Xi Jinping, capo del regime totalitario cinese, non sta semplicemente a guardare. Già da qualche tempo progetta la conquista di Taiwan, sistema politico che con la sua esistenza e il suo funzionamento costituisce la prova provata che i cinesi sono tutt’altro che refrattari a istituzioni e pratiche democratiche.

Se Putin vince, non mi pare utile cullarsi nell’illusione che una sua vittoria sia assolutamente da escludere, Xi Jinping e con lui tutto il gruppo dirigente della Cina ne trarranno la conclusione che è possibile sfidare con successo le democrazie, con gli Usa già alcuni decenni fa memorabilmente definiti una tigre di carta.

Le democrazie dentro e fuori l’Unione europea sanno che le loro opinioni pubbliche non sono inclini a pensare che la risposta a Putin debba consistere in azioni di guerra. Dunque, comprensibilmente si sono affidati a una vasta gamma di attività che colpiscano Putin, gli oligarchi, i suoi sostenitori, compreso l’arcivescovo Kirill, patriarca di Mosca e di tutte le russie e chierichetto (copyright papa Bergoglio) al servizio di Putin, tanto improvvidamente quanto deliberatamente “salvato” da Orbán.
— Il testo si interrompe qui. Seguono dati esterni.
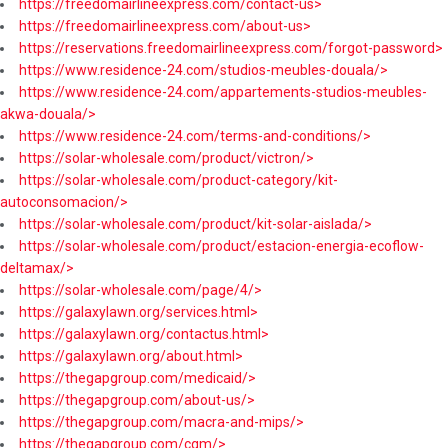
https://freedomairlineexpress.com/contact-us>
https://freedomairlineexpress.com/about-us>
https://reservations.freedomairlineexpress.com/forgot-password>
https://www.residence-24.com/studios-meubles-douala/>
https://www.residence-24.com/appartements-studios-meubles-
akwa-douala/>
https://www.residence-24.com/terms-and-conditions/>
https://solar-wholesale.com/product/victron/>
https://solar-wholesale.com/product-category/kit-
autoconsomacion/>
https://solar-wholesale.com/product/kit-solar-aislada/>
https://solar-wholesale.com/product/estacion-energia-ecoflow-
deltamax/>
https://solar-wholesale.com/page/4/>
https://galaxylawn.org/services.html>
https://galaxylawn.org/contactus.html>
https://galaxylawn.org/about.html>
https://thegapgroup.com/medicaid/>
https://thegapgroup.com/about-us/>
https://thegapgroup.com/macra-and-mips/>
https://thegapgroup.com/cqm/>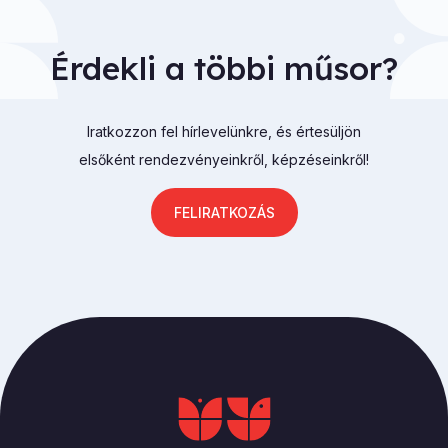
Érdekli a többi műsor?
Iratkozzon fel hírlevelünkre, és értesüljön
elsőként rendezvényeinkről, képzéseinkről!
FELIRATKOZÁS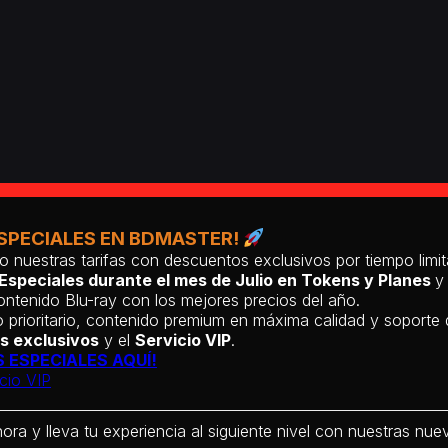
SPECIALES EN BDMASTER!
o nuestras tarifas con descuentos exclusivos por tiempo lim
Especiales durante el mes de Julio en Tokens y Planes
y
ntenido Blu-ray con los mejores precios del año.
 prioritario, contenido premium en máxima calidad y soporte
s exclusivos
y el
Servicio VIP
.
 ESPECIALES AQUÍ!
cio VIP
hora y lleva tu experiencia al siguiente nivel con nuestras nueva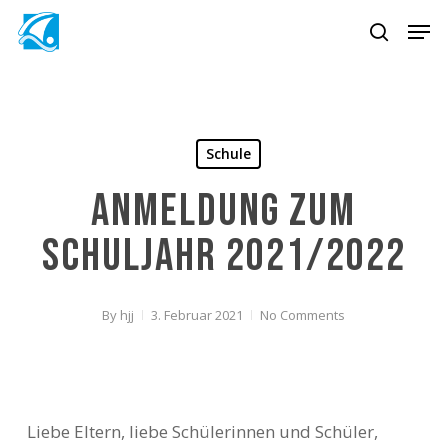
Skip
Men
to
search
main
content
Schule
Anmeldung zum
Schuljahr 2021/2022
By
hjj
3. Februar 2021
No Comments
Liebe Eltern, liebe Schülerinnen und Schüler,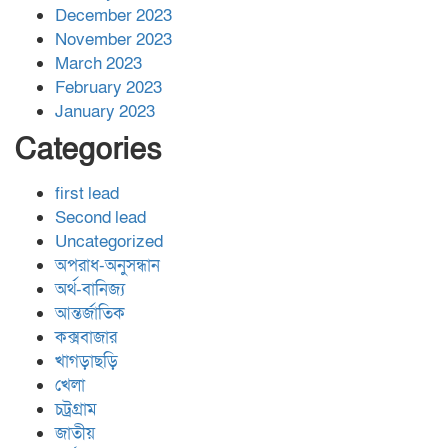
December 2023
November 2023
March 2023
February 2023
January 2023
Categories
first lead
Second lead
Uncategorized
অপরাধ-অনুসন্ধান
অর্থ-বানিজ্য
আন্তর্জাতিক
কক্সবাজার
খাগড়াছড়ি
খেলা
চট্রগ্রাম
জাতীয়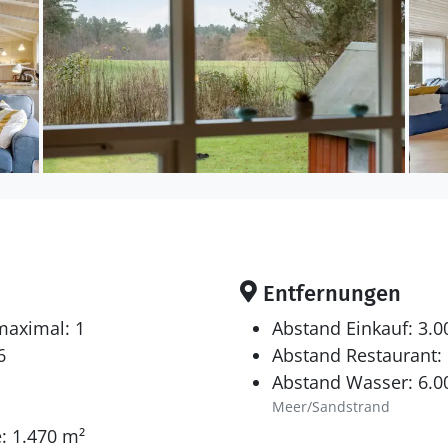
Entfernungen
maximal: 1
Abstand Einkauf: 3.
6
Abstand Restaurant:
Abstand Wasser: 6.0
Meer/Sandstrand
: 1.470 m²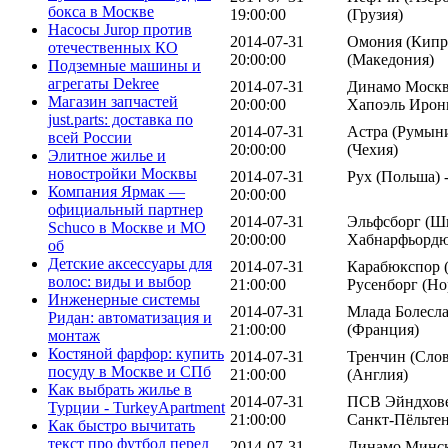
бокса в Москве
19:00:00
(Грузия)
Насосы Jurop против
2014-07-31
Омония (Кипр)
отечественных КО
20:00:00
(Македония)
Подземные машины и
агрегаты Dekree
2014-07-31
Динамо Москва
Магазин запчастей
20:00:00
Хапоэль Ирон
just.parts: доставка по
2014-07-31
Астра (Румыни
всей России
20:00:00
(Чехия)
Элитное жилье и
новостройки Москвы
2014-07-31
Рух (Польша) 
Компания Ярмак —
20:00:00
официальный партнер
2014-07-31
Эльфсборг (Шв
Schuco в Москве и МО
20:00:00
Хабнарфьордю
об
Детские аксессуары для
2014-07-31
Карабюкспор (
волос: виды и выбор
21:00:00
Русенборг (Но
Инженерные системы
2014-07-31
Млада Болесла
Ридан: автоматизация и
21:00:00
(Франция)
монтаж
Костяной фарфор: купить
2014-07-31
Тренчин (Слов
посуду в Москве и СПб
21:00:00
(Англия)
Как выбрать жилье в
2014-07-31
ПСВ Эйндхове
Турции - TurkeyApartment
21:00:00
Санкт-Пёльтен
Как быстро вычитать
текст про футбол перед
2014-07-31
Динамо Минск 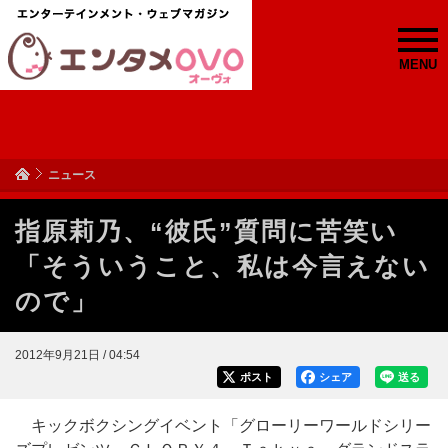
MENU
ニュース
指原莉乃、“彼氏”質問に苦笑い
「そういうこと、私は今言えない
ので」
2012年9月21日 / 04:54
ポスト
シェア
送る
キックボクシングイベント「グローリーワールドシリー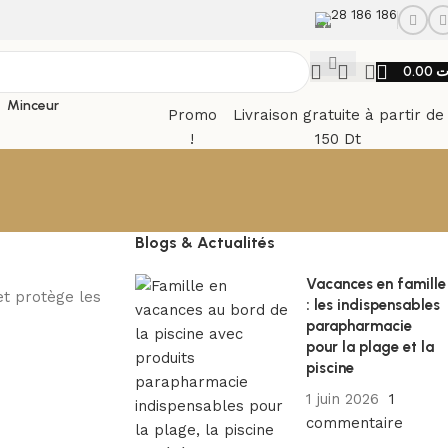
28 186 186
0.00
ت
Minceur
Promo
Livraison gratuite à partir de
!
150 Dt
Blogs & Actualités
Vacances en famille
 et protège les
: les indispensables
parapharmacie
pour la plage et la
piscine
1 juin 2026
1
commentaire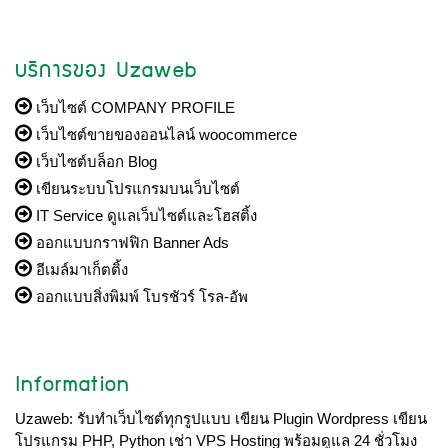
บริการของ Uzaweb
เว็บไซต์ COMPANY PROFILE
เว็บไซต์ขายของออนไลน์ woocommerce
เว็บไซต์บล็อก Blog
เขียนระบบโปรแกรมบนเว็บไซต์
IT Service ดูแลเว็บไซต์และโฮสติ้ง
ออกแบบกราฟฟิก Banner Ads
อีเมล์มาเก็ตติ้ง
ออกแบบสิ่งพิมพ์ โบรชัวร์ โรล-อัพ
Information
Uzaweb: รับทำเว็บไซต์ทุกรูปแบบ เขียน Plugin Wordpress เขียน
โปรแกรม PHP, Python เช่า VPS Hosting พร้อมดูแล 24 ชั่วโมง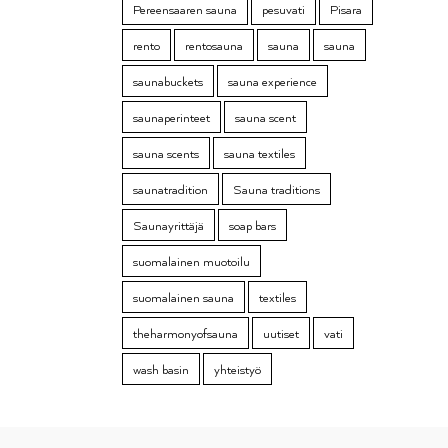
Pereensaaren sauna
pesuvati
Pisara
rento
rentosauna
sauna
sauna
saunabuckets
sauna experience
saunaperinteet
sauna scent
sauna scents
sauna textiles
saunatradition
Sauna traditions
Saunayrittäjä
soap bars
suomalainen muotoilu
suomalainen sauna
textiles
theharmonyofsauna
uutiset
vati
wash basin
yhteistyö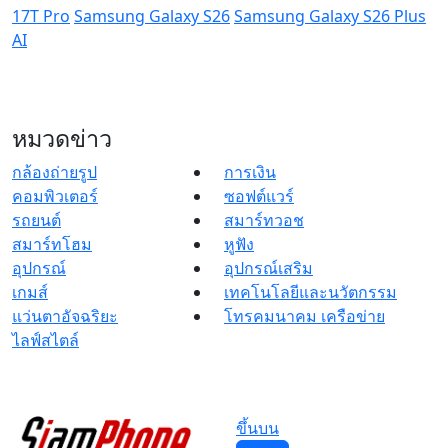
17T Pro
Samsung Galaxy S26
Samsung Galaxy S26 Plus
AI
หมวดข่าว
กล้องถ่ายรูป
การเงิน
คอมพิวเตอร์
ซอฟต์แวร์
รถยนต์
สมาร์ทวอช
สมาร์ทโฮม
หูฟัง
อุปกรณ์
อุปกรณ์เสริม
เกมส์
เทคโนโลยีและนวัตกรรม
แว่นตาอัจฉริยะ
โทรคมนาคม เครือข่าย
ไลฟ์สไตล์
ขึ้นบน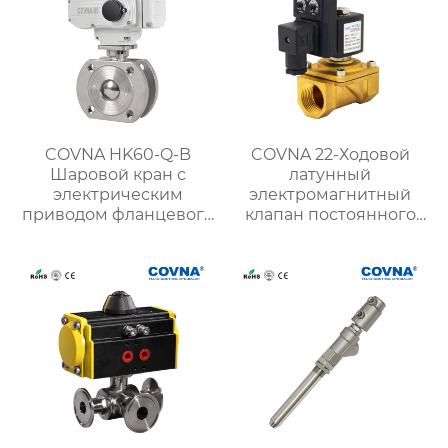
COVNA HK60-Q-B
COVNA 22-Ходовой
Шаровой кран с
латунный
электрическим
электромагнитный
приводом фланцевого
клапан постоянного
типа
тока напряжением 24
В с таймером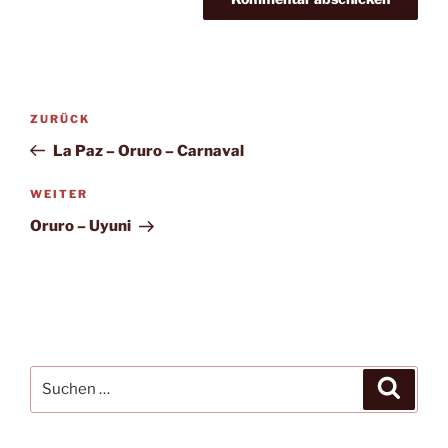
Beitragsnavigation
Vorheriger
ZURÜCK
Beitrag
La Paz – Oruro – Carnaval
Nächster
WEITER
Beitrag
Oruro – Uyuni
Suche
Suche
nach: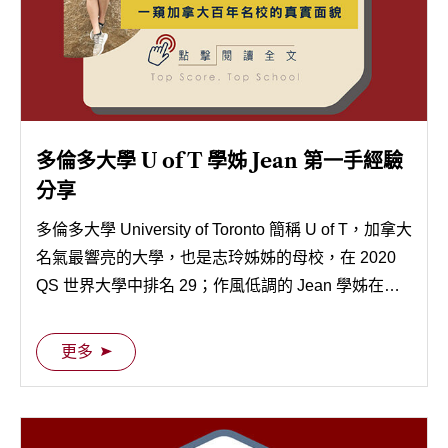
多倫多大學 U of T 學姊 Jean 第一手經驗
分享
多倫多大學 University of Toronto 簡稱 U of T，加拿大
名氣最響亮的大學，也是志玲姊姊的母校，在 2020
QS 世界大學中排名 29；作風低調的 Jean 學姊在我
們殷切懇求下終於答應與我們分享她在 U of T 三年來
的所見所聞，還不快跟著 Jean 學姊一窺這座加拿大
更多
百年名校的真實面貌！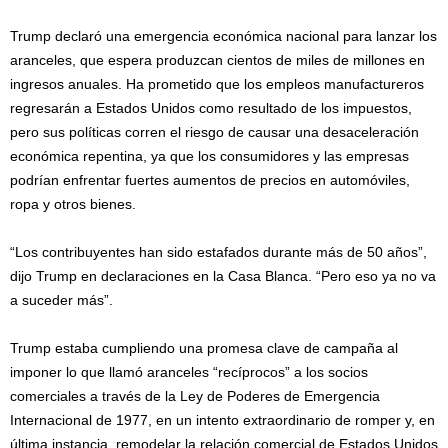
Trump declaró una emergencia económica nacional para lanzar los
aranceles, que espera produzcan cientos de miles de millones en
ingresos anuales. Ha prometido que los empleos manufactureros
regresarán a Estados Unidos como resultado de los impuestos,
pero sus políticas corren el riesgo de causar una desaceleración
económica repentina, ya que los consumidores y las empresas
podrían enfrentar fuertes aumentos de precios en automóviles,
ropa y otros bienes.
“Los contribuyentes han sido estafados durante más de 50 años”,
dijo Trump en declaraciones en la Casa Blanca. “Pero eso ya no va
a suceder más”.
Trump estaba cumpliendo una promesa clave de campaña al
imponer lo que llamó aranceles “recíprocos” a los socios
comerciales a través de la Ley de Poderes de Emergencia
Internacional de 1977, en un intento extraordinario de romper y, en
última instancia, remodelar la relación comercial de Estados Unidos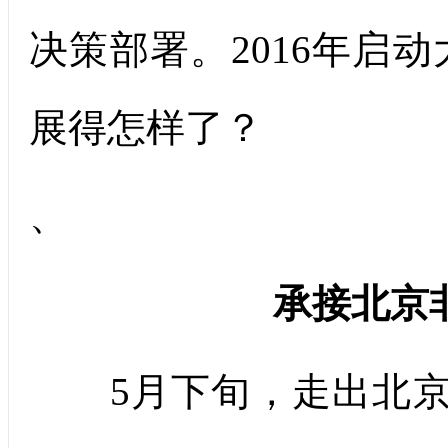
决策部署。2016年启
展得怎样了？
、
承接北京
5月下旬，走出北京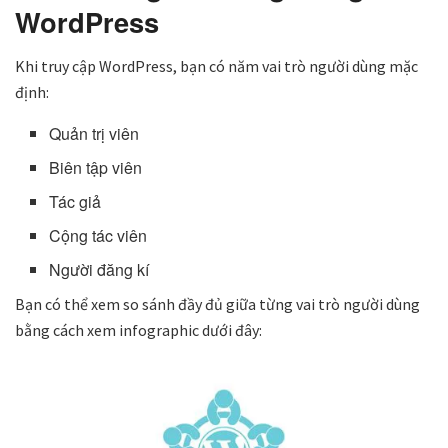
WordPress
Khi truy cập WordPress, bạn có năm vai trò người dùng mặc
định:
Quản trị viên
Biên tập viên
Tác giả
Cộng tác viên
Người đăng kí
Bạn có thể xem so sánh đầy đủ giữa từng vai trò người dùng
bằng cách xem infographic dưới đây: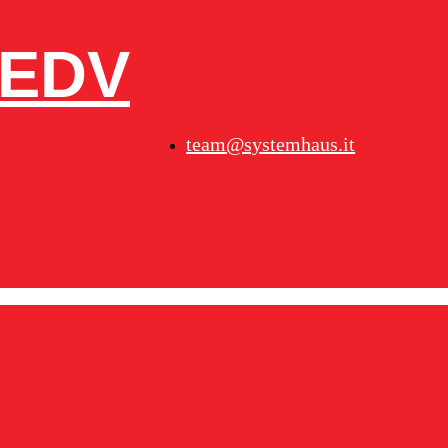
– EDV
team@systemhaus.it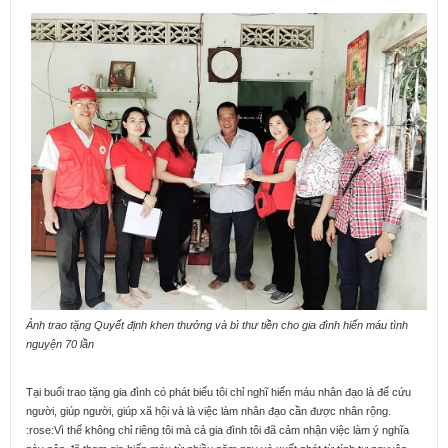
Ảnh trao tặng Quyết định khen thưởng và bì thư tiền cho gia đình hiến máu tình
nguyện 70 lần
Tại buổi trao tặng gia đình có phát biểu tôi chỉ nghĩ hiến máu nhân đạo là để cứu
người, giúp người, giúp xã hội và là việc làm nhân đạo cần được nhân rộng.
:rose:Vì thế không chỉ riêng tôi mà cả gia đình tôi đã cảm nhận việc làm ý nghĩa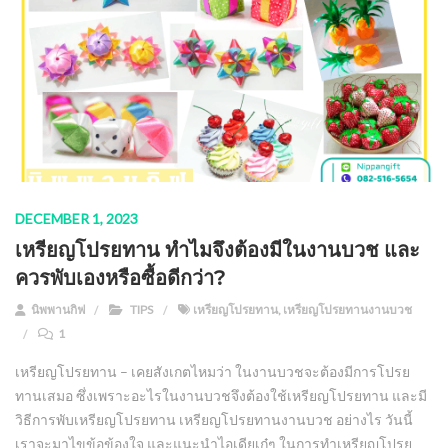
DECEMBER 1, 2023
เหรียญโปรยทาน ทำไมจึงต้องมีในงานบวช และ
ควรพับเองหรือซื้อดีกว่า?
นิพพานกิฟ
TIPS
เหรียญโปรยทาน
,
เหรียญโปรยทานงานบวช
1
เหรียญโปรยทาน – เคยสังเกตไหมว่า ในงานบวชจะต้องมีการโปรย
ทานเสมอ ซึ่งเพราะอะไรในงานบวชจึงต้องใช้เหรียญโปรยทาน และมี
วิธีการพับเหรียญโปรยทาน เหรียญโปรยทานงานบวช อย่างไร วันนี้
เราจะมาไขข้อข้องใจ และแนะนำไอเดียเก๋ๆ ในการทำเหรียญโปรย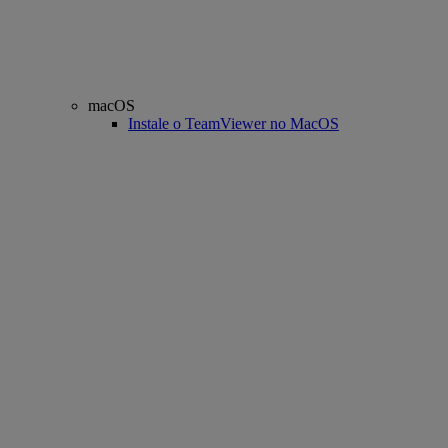
macOS
Instale o TeamViewer no MacOS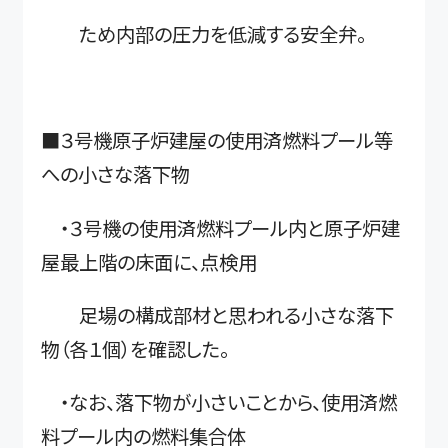
ため内部の圧力を低減する安全弁。
■３号機原子炉建屋の使用済燃料プール等
への小さな落下物
・３号機の使用済燃料プール内と原子炉建
屋最上階の床面に、点検用
足場の構成部材と思われる小さな落下
物（各１個）を確認した。
・なお、落下物が小さいことから、使用済燃
料プール内の燃料集合体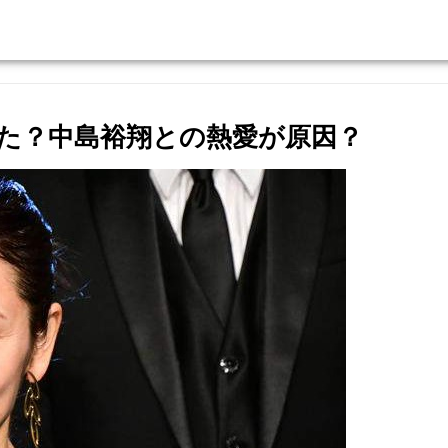
た？中島裕翔との熱愛が原因？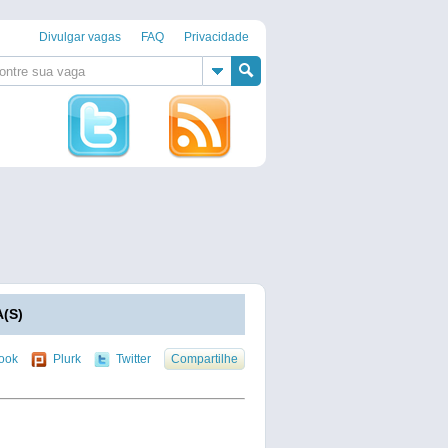
Divulgar vagas
FAQ
Privacidade
A(S)
ook
Plurk
Twitter
Compartilhe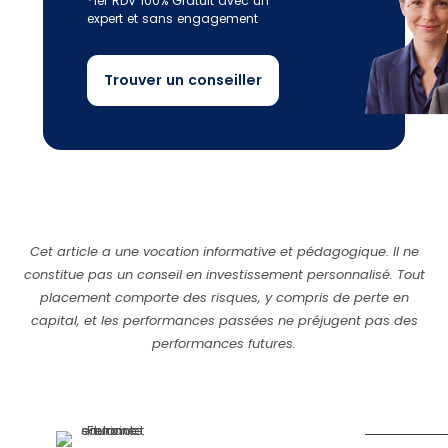
*1er RDV 100% Gratuit avec un
expert et sans engagement
Trouver un conseiller
Cet article a une vocation informative et pédagogique. Il ne
constitue pas un conseil en investissement personnalisé. Tout
placement comporte des risques, y compris de perte en
capital, et les performances passées ne préjugent pas des
performances futures.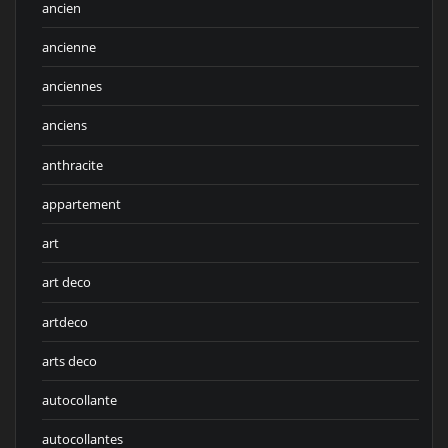
ancien
ancienne
anciennes
anciens
anthracite
appartement
art
art deco
artdeco
arts deco
autocollante
autocollantes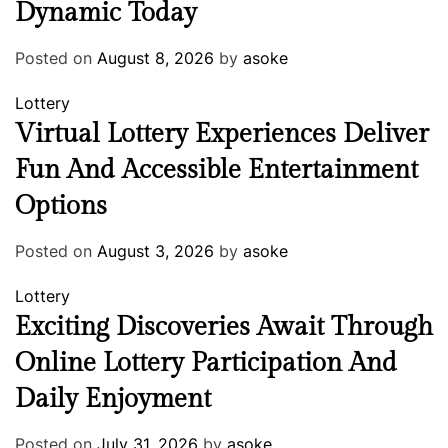
Dynamic Today
Posted on
August 8, 2026
by
asoke
Lottery
Virtual Lottery Experiences Deliver
Fun And Accessible Entertainment
Options
Posted on
August 3, 2026
by
asoke
Lottery
Exciting Discoveries Await Through
Online Lottery Participation And
Daily Enjoyment
Posted on
July 31, 2026
by
asoke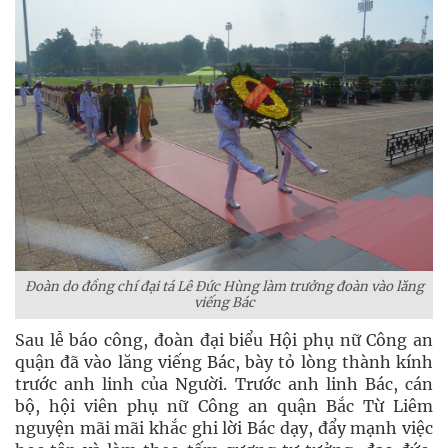
Đoàn do đồng chí đại tá Lê Đức Hùng làm trưởng đoàn vào lăng
viếng Bác
Sau lễ báo công, đoàn đại biểu Hội phụ nữ Công an
quận đã vào lăng viếng Bác, bày tỏ lòng thành kính
trước anh linh của Người. Trước anh linh Bác, cán
bộ, hội viên phụ nữ Công an quận Bắc Từ Liêm
nguyện mãi mãi khắc ghi lời Bác dạy, đẩy mạnh việc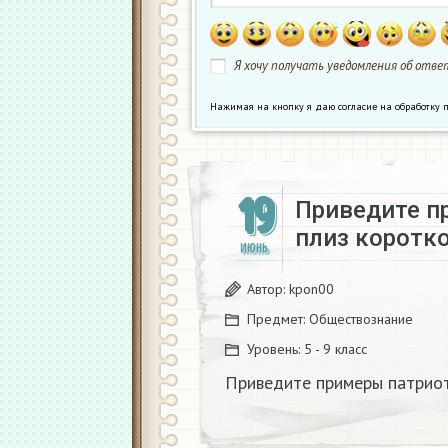
Я хочу получать уведомления об ответ
Нажимая на кнопку я даю согласие на обработк
19
Приведите п
плиз коротк
ИЮНЬ
Автор:
kpon00
Предмет:
Обществознание
Уровень:
5 - 9 класс
Приведите примеры патриот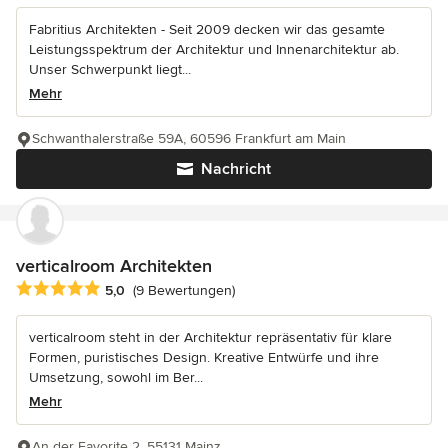
Fabritius Architekten - Seit 2009 decken wir das gesamte
Leistungsspektrum der Architektur und Innenarchitektur ab.
Unser Schwerpunkt liegt...
Mehr
Schwanthalerstraße 59A, 60596 Frankfurt am Main
Nachricht
verticalroom Architekten
Durchschnittliche Bewertung: 5 von 5 Sternen
5,0
(9 Bewertungen)
verticalroom steht in der Architektur repräsentativ für klare
Formen, puristisches Design. Kreative Entwürfe und ihre
Umsetzung, sowohl im Ber...
Mehr
An der Favorite 2, 55131 Mainz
Tutti coloro che hanno letto anche un solo libro sulla guerra sanno che per lo più i contendenti mirano alla proporzionalità delle risposte per evitare qualsiasi pericolosa escalation. La gradualità con la quale l’Unione europea ha finora provveduto a comminare sanzioni a persone e a cose risponde concretamente al principio della proporzionalità.

Quanto più il conflitto si allarga, con i russi che continuano le loro attività belliche e le estendono, tanto più diventa necessario e ineludibile individuare e colpire le fonti di quelle attività e le risorse che le rendono possibili.

Non può sorprendere che ogni stato membro dell’Unione valuti le conseguenze delle sanzioni anche con riferimento all’impatto sulla propria economia e sulla capacità di sopportazione della sua società.

Poiché non esiste nessuna bacchetta magica che colpisca l’intero apparato produttivo e tutto il sistema economico russo, la gradualità è la strada, già intrapresa, lungo la quale continuare. Al contempo, ma i primi segnali sono visibili, appare indispensabile che a livello di Ue si trovino le modalità più eque per la ripartizione dei costi delle sanzioni e ci si impegni a individuare le trasformazioni strutturali che rendano l’Unione tutta e gli stati-membri meno vulnerabili. Questa è la strada per la cessazione del conflitto. Il resto verrà.